After a quarter-century in the IT services market, Endava has come to a realization: the traditional Software Development Life Cycle (SDLC) has become a monument to its own inertia. Today’s challenge isn't how fast a programmer can type, but the fact that human engineers become a bottleneck if they aren't supported by autonomous systems. The company’s CTO, Matt Cloke, states it plainly: the survival of the service business now depends on becoming "AI-native." This isn't about the cosmetic installation of a chatbot for tips; it’s about a radical demolition of workflows where an AI agent is appointed as the primary link in solving any task.

Shifting to the DavaFlow Agent Methodology

Endava's transformation has vividly highlighted an old industry ailment: accelerating coding immediately exposes congestion in adjacent departments. As soon as engineers picked up speed thanks to AI, it became obvious that requirements gathering and business analysis were hopelessly lagging. In response, the company rolled out DavaFlow—a proprietary delivery methodology designed around autonomous agents. Now, OpenAI technologies are embedded into every stage: from brief preparation to final deployment. Essentially, this is a shift from a "human plus assistant" model to full-scale orchestration, where the agent handles the drudgery of planning and communications.

"If I don't have an agent running in the background, I feel like I'm wasting my time," says Matt Cloke.

This approach derivatively changes team architecture. Instead of the usual relay race, where a task lazily migrates from analyst to developer, Endava uses a combination of ChatGPT Enterprise and Codex to manage complexity in enterprise projects. Agents don't just write snippets of code; they automate the asynchronous work of team leads and coordinate processes. According to Cloke, there isn't a single segment left in DavaFlow where algorithms aren't on duty.

Economics and Culture Beyond the Code

The economic impact quickly leaked beyond IT departments. Endava’s legal teams now use AI to sift through documents, while project managers have offloaded progress summarization and reporting to Codex. For a company with 11,000 employees, this isn't just a software update—it's a hard pivot in leadership competencies. AI adoption here is viewed as a behavioral change: management is expected to get their hands dirty with the tools to push the technology deep into the organization.

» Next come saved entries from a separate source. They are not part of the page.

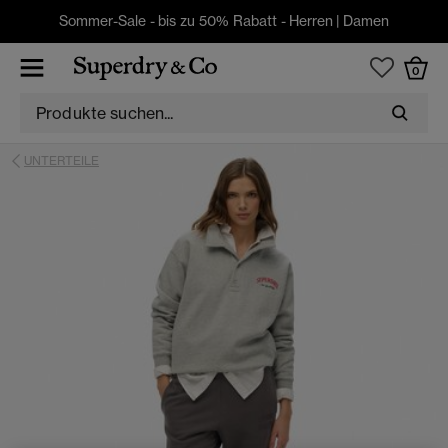
Sommer-Sale - bis zu 50% Rabatt -
Herren
|
Damen
0
UNTERTEILE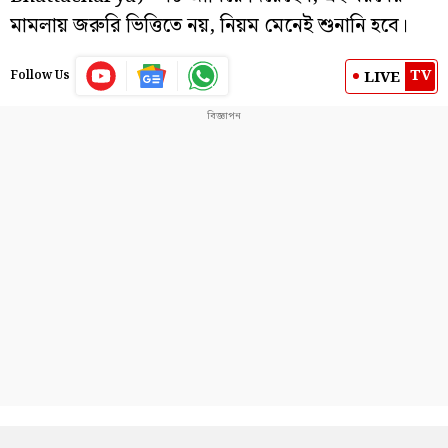
মামলায় জরুরি ভিত্তিতে নয়, নিয়ম মেনেই শুনানি হবে।
TV
LIVE
Follow Us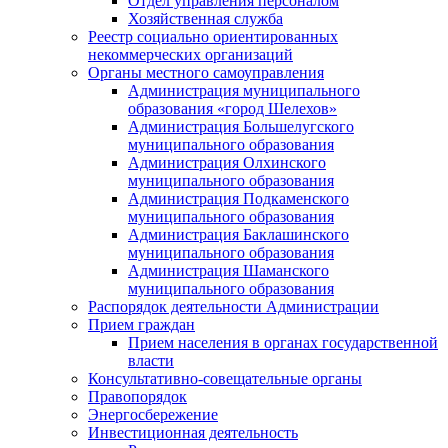
Отдел управления персоналом
Хозяйственная служба
Реестр социально ориентированных
некоммерческих организаций
Органы местного самоуправления
Администрация муниципального
образования «город Шелехов»
Администрация Большелугского
муниципального образования
Администрация Олхинского
муниципального образования
Администрация Подкаменского
муниципального образования
Администрация Баклашинского
муниципального образования
Администрация Шаманского
муниципального образования
Распорядок деятельности Администрации
Прием граждан
Прием населения в органах государственной
власти
Консультативно-совещательные органы
Правопорядок
Энергосбережение
Инвестиционная деятельность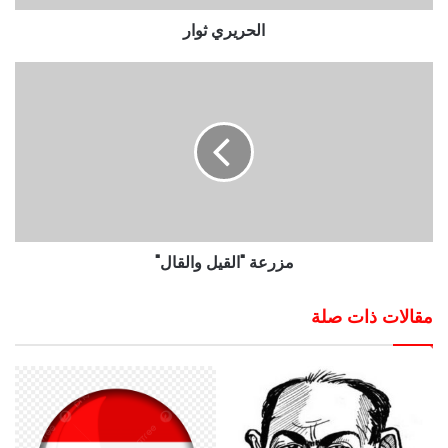
الحريري ثوار
مزرعة "القيل والقال"
مقالات ذات صلة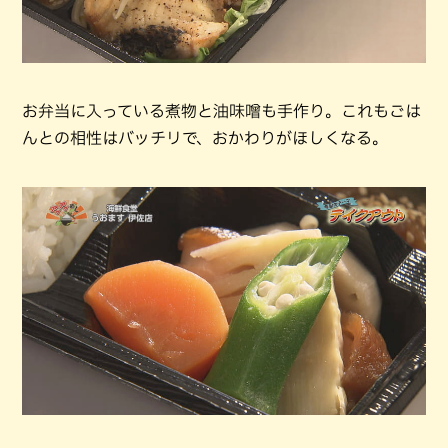
お弁当に入っている煮物と油味噌も手作り。これもごは
んとの相性はバッチリで、おかわりがほしくなる。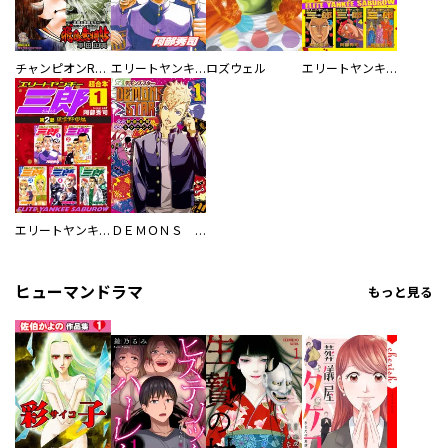
チャンピオンRED
エリートヤンキー三郎 第２部 風雲野望編
ロズウェル
エリートヤンキー三郎 超合本版
エリートヤンキー三郎 第２部 風雲野望編 超合本版
ＤＥＭＯＮＳ ＳＴＡＲ
ヒューマンドラマ
もっと見る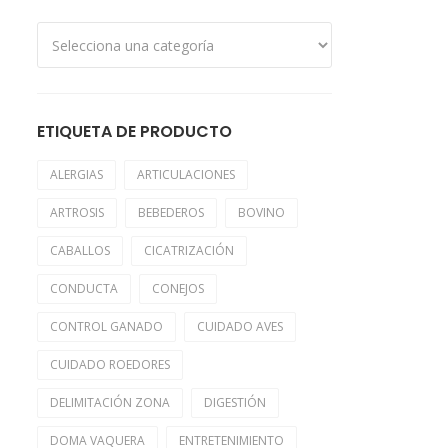
ETIQUETA DE PRODUCTO
ALERGIAS
ARTICULACIONES
ARTROSIS
BEBEDEROS
BOVINO
CABALLOS
CICATRIZACIÓN
CONDUCTA
CONEJOS
CONTROL GANADO
CUIDADO AVES
CUIDADO ROEDORES
DELIMITACIÓN ZONA
DIGESTIÓN
DOMA VAQUERA
ENTRETENIMIENTO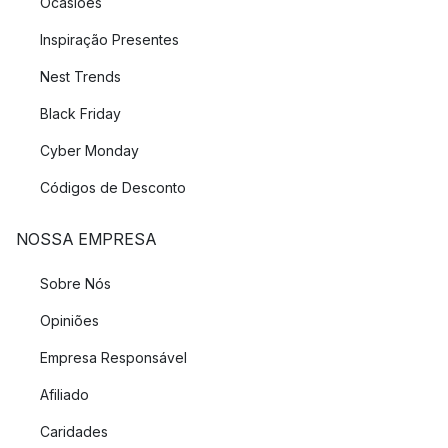
Ocasiões
Inspiração Presentes
Nest Trends
Black Friday
Cyber Monday
Códigos de Desconto
NOSSA EMPRESA
Sobre Nós
Opiniões
Empresa Responsável
Afiliado
Caridades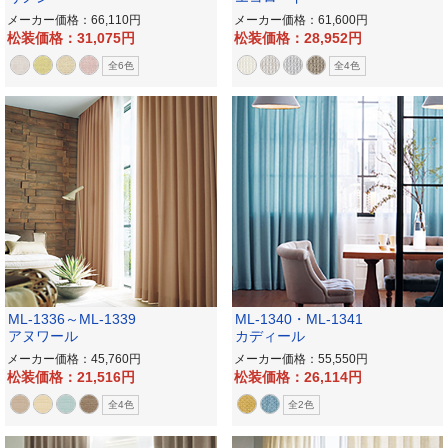
メーカー価格：66,110
メーカー価格：61,600
松装価格：31,075
松装価格：28,952
全6色
全4色
ML-1336～ML-1339
ML-1340・ML-1341
アヌワール
カディール
メーカー価格：45,760
メーカー価格：55,550
松装価格：21,516
松装価格：26,114
全4色
全2色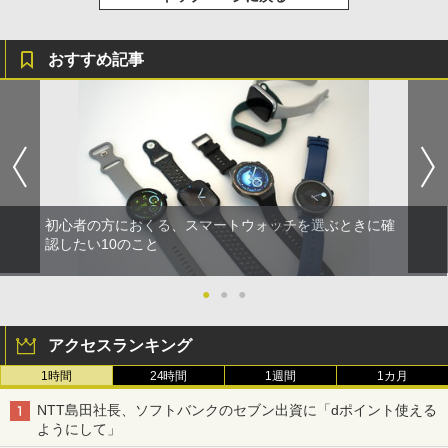
おすすめ記事
初心者の方におくる、スマートウォッチを選ぶときに確
認したい10のこと
●
●
●
アクセスランキング
1時間
24時間
1週間
1カ月
NTT島田社長、ソフトバンクのセブン出資に「dポイント使える
ようにして」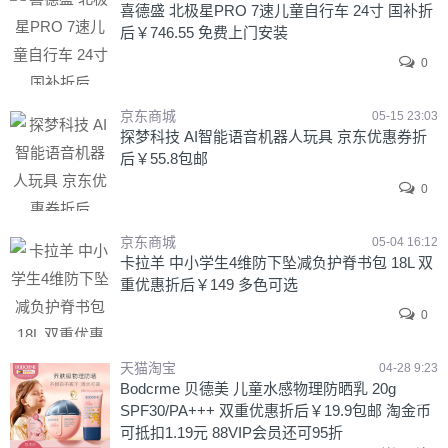
喜德盛 北极星PRO 7速儿童自行车 24寸 国补折
后￥746.55 免费上门安装
0
京东商城
05-15 23:03
探梦科技 AI智能语音机器人玩具 京东优惠券折
后￥55.8包邮
0
京东商城
05-04 16:12
卡拉羊 中小学生4维防下坠减负护脊书包 18L 双
重优惠折后￥149 多色可选
0
天猫淘宝
04-28 9:23
Bodcrme 贝德美 儿童水感物理防晒乳 20g
SPF30/PA+++ 双重优惠折后￥19.9包邮 淘金币
可抵扣1.19元 88VIP会员还可95折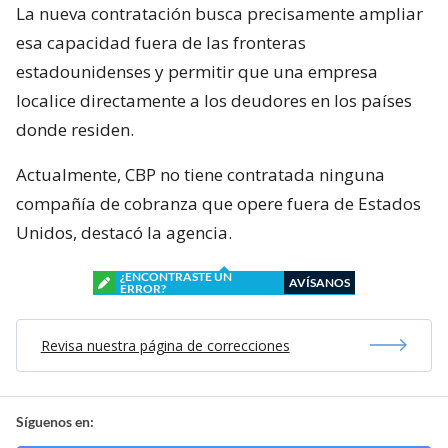
La nueva contratación busca precisamente ampliar
esa capacidad fuera de las fronteras
estadounidenses y permitir que una empresa
localice directamente a los deudores en los países
donde residen.
Actualmente, CBP no tiene contratada ninguna
compañía de cobranza que opere fuera de Estados
Unidos, destacó la agencia.
¿ENCONTRASTE UN
AVÍSANOS
ERROR?
Revisa nuestra página de correcciones
Síguenos en: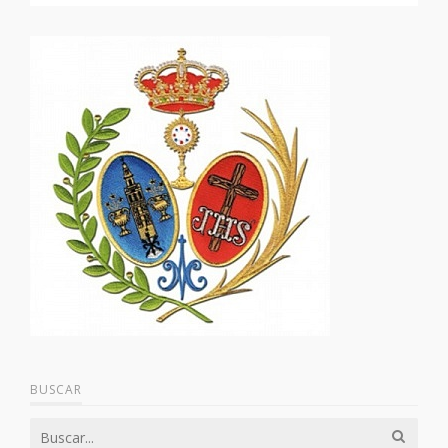
BUSCAR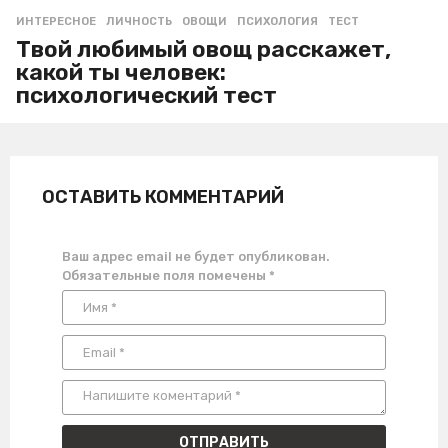
ИНТЕРЕСНОЕ
ЛИЧНОСТЬ
,
ОВОЩИ
,
ПСИХОЛОГИЯ
,
ТЕСТ
Твой любимый овощ расскажет,
какой ты человек:
психологический тест
ОСТАВИТЬ КОММЕНТАРИЙ
Ваш адрес email не будет опубликован.
Обязательные поля помечены
*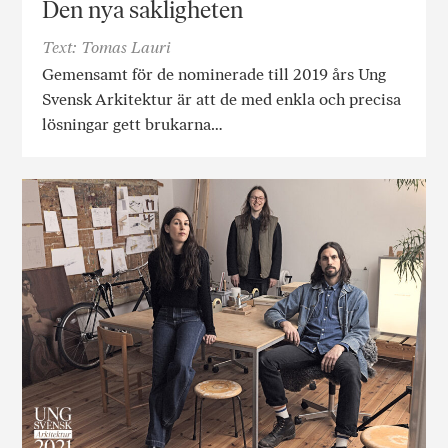
Den nya sakligheten
Text: Tomas Lauri
Gemensamt för de nominerade till 2019 års Ung
Svensk Arkitektur är att de med enkla och precisa
lösningar gett brukarna…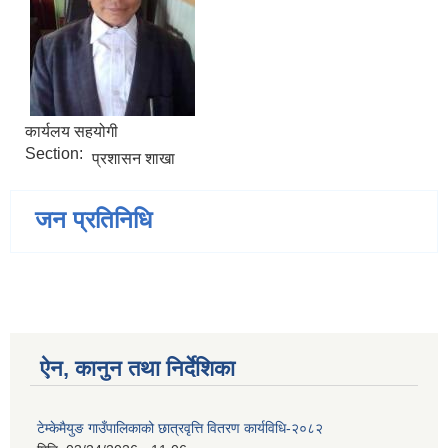
कार्यलय सहयोगी
Section:
प्रशासन शाखा
जन प्रतिनिधि
ऐन, कानुन तथा निर्देशिका
टेम्केमैयुङ गाउँपालिकाको छात्रवृत्ति वितरण कार्यविधि-२०८२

The primary challenge now lies in the realm of accountability. Endava is consciously creating space for experimentation, acknowledging that friction will always exist at the interface between agents and engineers in critical systems. However, the company is betting on deep orchestration, where human expertise is required only for the final verification of what the autonomous system has built. In the current climate, this looks like an attempt to turn a boutique service shop into a scalable factory, where margins grow not by hiring more heads, but through the density of agent coverage.